### Document text

Influence of Salinity on Heavy Metal Toxicity: Insights from Euryhaline Fishes
Foram Modi
Department of Biochemistry and Forensic Science, School of Sciences, Gujarat University, Ahmedabad 380009, Gujarat, India.
Khushi Patel
Department of Zoology, School of Sciences, Gujarat University, Ahmedabad 380009, Gujarat, India.
S. R. Kaid Johar *
Department of Zoology, School of Sciences, Gujarat University, Ahmedabad 380009, Gujarat, India.
*Author to whom correspondence should be addressed.
Abstract
Heavy metal pollution in aquatic environments remains a persistent concern because metals accumulate in fish tissues and interfere with essential physiological functions. In euryhaline fishes, metal toxicity is closely linked to salinity, which influences metal uptake, speciation, bioavailability, ion competition, membrane permeability and the energetic cost of osmoregulation. Under low-salinity conditions, fish generally absorb higher metal loads through the gills, digestive tract and, in early life stages, the skin. In contrast, higher salinity often reduces the activity of free metal ions through chloride binding and competition with other ions. However, these effects vary according to metal type, fish species, life stage, exposure duration and water chemistry. The gills, liver and kidneys are the main organs involved in metal uptake, detoxification, ion regulation and excretion, making them particularly vulnerable to toxic injury. At the cellular level, heavy metals can induce oxidative stress, lipid and DNA damage, mitochondrial dysfunction, altered gene expression and cell death. Salinity may intensify or reduce these effects by changing metal absorption and the energetic demands of salt balance. Fish respond through antioxidant enzymes, metallothioneins, ion transporters, heat-shock proteins and mitochondrial regulation. This review synthesises current evidence on salinity-modulated heavy metal toxicity in euryhaline fishes at physiological, cellular and molecular levels, identifies key knowledge gaps and outlines future research needs for ecological risk assessment, environmental monitoring and fish health.

### Data provided
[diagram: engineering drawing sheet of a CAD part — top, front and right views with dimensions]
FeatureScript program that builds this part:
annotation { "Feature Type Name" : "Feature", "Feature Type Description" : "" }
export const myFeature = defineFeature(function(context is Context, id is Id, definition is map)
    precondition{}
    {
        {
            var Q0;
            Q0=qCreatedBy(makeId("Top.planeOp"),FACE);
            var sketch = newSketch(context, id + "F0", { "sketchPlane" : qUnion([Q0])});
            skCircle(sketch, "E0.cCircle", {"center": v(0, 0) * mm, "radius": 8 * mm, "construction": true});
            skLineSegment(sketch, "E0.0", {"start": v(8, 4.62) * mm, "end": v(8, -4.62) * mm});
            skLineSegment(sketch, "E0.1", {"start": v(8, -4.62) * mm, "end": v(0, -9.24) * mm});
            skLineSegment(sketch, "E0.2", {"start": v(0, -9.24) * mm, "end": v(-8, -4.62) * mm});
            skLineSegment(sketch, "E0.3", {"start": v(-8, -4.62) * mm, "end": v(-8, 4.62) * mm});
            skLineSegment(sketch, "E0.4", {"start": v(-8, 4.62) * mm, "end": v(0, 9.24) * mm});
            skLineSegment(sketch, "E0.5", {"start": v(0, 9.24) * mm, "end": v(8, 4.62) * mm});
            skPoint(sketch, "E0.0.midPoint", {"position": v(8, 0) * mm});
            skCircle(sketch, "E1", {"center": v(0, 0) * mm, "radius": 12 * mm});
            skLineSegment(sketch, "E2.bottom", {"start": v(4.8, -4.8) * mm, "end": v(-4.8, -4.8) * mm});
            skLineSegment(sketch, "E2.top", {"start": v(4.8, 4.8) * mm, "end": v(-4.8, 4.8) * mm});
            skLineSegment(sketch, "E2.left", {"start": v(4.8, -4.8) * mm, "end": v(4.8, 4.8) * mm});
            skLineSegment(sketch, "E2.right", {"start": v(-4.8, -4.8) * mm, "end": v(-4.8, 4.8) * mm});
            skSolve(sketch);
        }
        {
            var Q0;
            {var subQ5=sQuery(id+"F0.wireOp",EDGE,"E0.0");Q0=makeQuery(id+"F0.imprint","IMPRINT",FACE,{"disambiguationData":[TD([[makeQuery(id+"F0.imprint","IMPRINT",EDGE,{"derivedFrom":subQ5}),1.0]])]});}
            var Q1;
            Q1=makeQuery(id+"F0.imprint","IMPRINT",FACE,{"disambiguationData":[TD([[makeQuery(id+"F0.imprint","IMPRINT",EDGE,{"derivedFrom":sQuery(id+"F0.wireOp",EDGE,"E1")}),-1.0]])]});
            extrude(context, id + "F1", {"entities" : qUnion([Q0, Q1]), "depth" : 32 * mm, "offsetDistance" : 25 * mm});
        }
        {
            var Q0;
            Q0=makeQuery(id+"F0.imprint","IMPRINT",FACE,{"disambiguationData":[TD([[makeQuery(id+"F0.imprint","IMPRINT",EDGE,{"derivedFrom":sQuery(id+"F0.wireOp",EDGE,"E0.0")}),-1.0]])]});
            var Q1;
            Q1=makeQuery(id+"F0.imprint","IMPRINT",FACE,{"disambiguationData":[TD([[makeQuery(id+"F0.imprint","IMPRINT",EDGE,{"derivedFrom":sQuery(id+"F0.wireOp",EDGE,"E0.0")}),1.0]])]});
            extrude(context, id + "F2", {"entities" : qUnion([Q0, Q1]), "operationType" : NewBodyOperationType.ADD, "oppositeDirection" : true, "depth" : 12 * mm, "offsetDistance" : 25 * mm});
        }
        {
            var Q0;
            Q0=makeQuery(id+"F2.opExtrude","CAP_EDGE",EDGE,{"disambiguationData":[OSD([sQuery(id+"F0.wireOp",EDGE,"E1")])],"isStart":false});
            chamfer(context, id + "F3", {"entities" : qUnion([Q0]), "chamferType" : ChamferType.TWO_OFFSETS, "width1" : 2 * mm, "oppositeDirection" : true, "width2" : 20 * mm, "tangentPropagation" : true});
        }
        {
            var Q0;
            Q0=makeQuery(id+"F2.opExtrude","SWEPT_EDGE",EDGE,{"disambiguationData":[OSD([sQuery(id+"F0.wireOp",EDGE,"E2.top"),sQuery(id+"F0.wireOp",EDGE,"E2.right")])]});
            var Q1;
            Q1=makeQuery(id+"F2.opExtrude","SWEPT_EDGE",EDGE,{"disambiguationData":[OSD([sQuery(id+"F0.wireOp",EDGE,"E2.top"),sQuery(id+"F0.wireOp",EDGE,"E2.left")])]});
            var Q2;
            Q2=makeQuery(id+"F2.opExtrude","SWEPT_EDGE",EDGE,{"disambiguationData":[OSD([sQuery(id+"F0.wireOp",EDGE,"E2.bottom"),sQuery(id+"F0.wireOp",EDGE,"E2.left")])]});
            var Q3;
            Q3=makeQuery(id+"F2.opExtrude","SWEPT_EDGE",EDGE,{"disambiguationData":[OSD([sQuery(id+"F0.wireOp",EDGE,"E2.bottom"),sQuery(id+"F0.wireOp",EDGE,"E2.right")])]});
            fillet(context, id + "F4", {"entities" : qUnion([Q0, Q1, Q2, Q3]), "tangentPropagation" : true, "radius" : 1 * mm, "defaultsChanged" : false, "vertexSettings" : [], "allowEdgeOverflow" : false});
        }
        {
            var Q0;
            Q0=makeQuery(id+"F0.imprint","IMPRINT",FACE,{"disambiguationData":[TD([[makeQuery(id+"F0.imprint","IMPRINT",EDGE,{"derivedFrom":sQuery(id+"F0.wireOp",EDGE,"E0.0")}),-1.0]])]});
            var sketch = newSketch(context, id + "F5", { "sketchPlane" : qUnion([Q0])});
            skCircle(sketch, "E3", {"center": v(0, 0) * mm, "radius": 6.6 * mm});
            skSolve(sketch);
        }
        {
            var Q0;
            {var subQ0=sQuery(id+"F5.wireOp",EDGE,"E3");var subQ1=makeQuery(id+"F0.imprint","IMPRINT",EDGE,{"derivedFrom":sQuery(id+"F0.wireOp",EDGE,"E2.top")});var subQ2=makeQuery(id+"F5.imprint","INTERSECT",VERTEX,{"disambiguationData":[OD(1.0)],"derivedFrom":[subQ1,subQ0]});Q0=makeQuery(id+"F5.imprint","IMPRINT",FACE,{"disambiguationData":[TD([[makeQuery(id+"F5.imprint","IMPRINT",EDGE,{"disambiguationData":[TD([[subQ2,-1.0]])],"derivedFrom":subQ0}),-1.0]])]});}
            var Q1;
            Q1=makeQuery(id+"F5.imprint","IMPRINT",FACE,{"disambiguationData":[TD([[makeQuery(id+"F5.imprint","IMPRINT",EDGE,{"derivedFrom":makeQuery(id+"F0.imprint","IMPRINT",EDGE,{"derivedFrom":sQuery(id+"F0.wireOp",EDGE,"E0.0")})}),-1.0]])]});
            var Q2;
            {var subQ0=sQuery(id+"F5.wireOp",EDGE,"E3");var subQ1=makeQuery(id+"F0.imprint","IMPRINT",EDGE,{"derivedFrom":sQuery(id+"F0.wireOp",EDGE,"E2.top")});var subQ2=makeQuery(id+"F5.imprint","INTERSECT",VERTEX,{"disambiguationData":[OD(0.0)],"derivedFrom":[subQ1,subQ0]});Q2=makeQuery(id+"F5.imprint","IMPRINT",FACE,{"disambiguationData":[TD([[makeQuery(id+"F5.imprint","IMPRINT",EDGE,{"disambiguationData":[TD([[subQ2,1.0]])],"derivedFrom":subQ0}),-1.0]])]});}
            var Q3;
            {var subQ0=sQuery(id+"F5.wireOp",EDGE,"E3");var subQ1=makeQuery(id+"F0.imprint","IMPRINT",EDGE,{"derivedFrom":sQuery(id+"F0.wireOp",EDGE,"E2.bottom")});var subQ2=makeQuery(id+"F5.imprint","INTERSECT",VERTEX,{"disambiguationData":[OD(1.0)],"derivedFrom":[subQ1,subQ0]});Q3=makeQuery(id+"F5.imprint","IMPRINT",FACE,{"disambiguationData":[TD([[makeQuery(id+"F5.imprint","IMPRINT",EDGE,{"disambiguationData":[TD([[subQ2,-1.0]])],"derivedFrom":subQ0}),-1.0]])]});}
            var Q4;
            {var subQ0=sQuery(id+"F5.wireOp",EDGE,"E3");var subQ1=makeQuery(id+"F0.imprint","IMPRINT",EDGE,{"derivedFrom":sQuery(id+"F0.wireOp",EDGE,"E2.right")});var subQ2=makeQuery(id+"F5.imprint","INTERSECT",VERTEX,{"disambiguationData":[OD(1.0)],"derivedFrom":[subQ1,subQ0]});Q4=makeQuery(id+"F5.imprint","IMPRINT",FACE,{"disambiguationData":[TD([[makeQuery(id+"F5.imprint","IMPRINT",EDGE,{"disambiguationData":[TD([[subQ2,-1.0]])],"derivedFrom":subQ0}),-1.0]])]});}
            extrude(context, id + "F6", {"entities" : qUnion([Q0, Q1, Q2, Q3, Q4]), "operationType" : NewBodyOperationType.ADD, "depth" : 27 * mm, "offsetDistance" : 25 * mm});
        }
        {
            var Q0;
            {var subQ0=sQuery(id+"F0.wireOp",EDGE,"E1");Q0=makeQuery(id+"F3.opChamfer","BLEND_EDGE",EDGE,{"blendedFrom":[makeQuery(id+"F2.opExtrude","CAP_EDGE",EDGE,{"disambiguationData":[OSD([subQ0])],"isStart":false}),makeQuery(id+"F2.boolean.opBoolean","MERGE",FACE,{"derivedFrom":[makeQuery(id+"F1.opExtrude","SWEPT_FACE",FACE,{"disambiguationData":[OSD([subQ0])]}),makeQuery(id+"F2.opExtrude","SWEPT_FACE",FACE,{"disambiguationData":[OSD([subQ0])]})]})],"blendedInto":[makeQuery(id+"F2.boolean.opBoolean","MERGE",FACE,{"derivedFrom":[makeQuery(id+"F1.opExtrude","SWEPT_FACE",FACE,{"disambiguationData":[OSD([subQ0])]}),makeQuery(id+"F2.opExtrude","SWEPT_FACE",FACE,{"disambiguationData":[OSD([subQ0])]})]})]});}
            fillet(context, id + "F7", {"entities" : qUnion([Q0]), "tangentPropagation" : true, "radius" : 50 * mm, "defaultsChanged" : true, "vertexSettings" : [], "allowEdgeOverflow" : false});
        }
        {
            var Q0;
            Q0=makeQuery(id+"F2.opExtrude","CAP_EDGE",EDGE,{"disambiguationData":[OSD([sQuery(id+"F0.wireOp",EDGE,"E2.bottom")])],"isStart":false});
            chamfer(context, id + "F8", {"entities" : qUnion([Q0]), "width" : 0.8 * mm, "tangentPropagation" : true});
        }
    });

### Exercise
According to the abstract on salinity and heavy metal toxicity in euryhaline fishes, which organs are the main ones involved in metal uptake, detoxification, ion regulation and excretion?

### Exercise solution
The gills, liver and kidneys.